◆ Request ◆
From the first line of the data below through the line holding "Таблицы частот", write out each line exactly as it stands.

◆ Provided information ◆
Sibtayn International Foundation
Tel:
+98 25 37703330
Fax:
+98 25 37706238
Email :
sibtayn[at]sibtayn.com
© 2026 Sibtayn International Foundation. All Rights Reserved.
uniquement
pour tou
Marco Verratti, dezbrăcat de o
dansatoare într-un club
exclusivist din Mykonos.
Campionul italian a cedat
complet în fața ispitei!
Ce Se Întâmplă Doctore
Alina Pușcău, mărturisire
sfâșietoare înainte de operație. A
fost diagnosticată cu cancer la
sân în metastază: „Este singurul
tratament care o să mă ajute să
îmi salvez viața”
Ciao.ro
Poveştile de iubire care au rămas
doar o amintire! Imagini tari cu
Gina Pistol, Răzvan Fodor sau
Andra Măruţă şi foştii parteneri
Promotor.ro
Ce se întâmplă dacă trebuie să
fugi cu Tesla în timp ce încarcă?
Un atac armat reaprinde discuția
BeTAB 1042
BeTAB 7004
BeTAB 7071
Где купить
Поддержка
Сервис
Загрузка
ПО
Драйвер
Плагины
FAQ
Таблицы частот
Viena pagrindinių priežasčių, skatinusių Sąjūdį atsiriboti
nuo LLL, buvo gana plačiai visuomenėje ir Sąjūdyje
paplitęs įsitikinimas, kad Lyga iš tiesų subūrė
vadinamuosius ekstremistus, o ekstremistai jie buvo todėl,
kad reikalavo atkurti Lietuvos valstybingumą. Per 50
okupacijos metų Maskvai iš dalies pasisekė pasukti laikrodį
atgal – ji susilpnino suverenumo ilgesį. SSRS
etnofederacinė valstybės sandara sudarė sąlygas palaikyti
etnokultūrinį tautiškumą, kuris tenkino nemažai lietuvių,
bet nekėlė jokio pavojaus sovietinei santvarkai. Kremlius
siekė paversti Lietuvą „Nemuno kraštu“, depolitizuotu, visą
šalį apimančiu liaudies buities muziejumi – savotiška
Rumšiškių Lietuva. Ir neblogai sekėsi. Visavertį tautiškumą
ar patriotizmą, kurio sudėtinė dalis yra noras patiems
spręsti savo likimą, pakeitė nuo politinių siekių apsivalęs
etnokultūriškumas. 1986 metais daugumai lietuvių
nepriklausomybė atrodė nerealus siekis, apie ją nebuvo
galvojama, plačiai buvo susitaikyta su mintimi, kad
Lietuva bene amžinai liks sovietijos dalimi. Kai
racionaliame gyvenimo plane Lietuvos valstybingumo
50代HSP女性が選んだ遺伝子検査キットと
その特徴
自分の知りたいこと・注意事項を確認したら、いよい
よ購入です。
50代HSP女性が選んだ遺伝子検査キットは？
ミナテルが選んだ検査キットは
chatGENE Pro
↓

◆ Solution for this task ◆
Sibtayn International Foundation
Tel:
+98 25 37703330
Fax:
+98 25 37706238
Email :
sibtayn[at]sibtayn.com
© 2026 Sibtayn International Foundation. All Rights Reserved.
uniquement
pour tou
Marco Verratti, dezbrăcat de o
dansatoare într-un club
exclusivist din Mykonos.
Campionul italian a cedat
complet în fața ispitei!
Ce Se Întâmplă Doctore
Alina Pușcău, mărturisire
sfâșietoare înainte de operație. A
fost diagnosticată cu cancer la
sân în metastază: „Este singurul
tratament care o să mă ajute să
îmi salvez viața”
Ciao.ro
Poveştile de iubire care au rămas
doar o amintire! Imagini tari cu
Gina Pistol, Răzvan Fodor sau
Andra Măruţă şi foştii parteneri
Promotor.ro
Ce se întâmplă dacă trebuie să
fugi cu Tesla în timp ce încarcă?
Un atac armat reaprinde discuția
BeTAB 1042
BeTAB 7004
BeTAB 7071
Где купить
Поддержка
Сервис
Загрузка
ПО
Драйвер
Плагины
FAQ
Таблицы частот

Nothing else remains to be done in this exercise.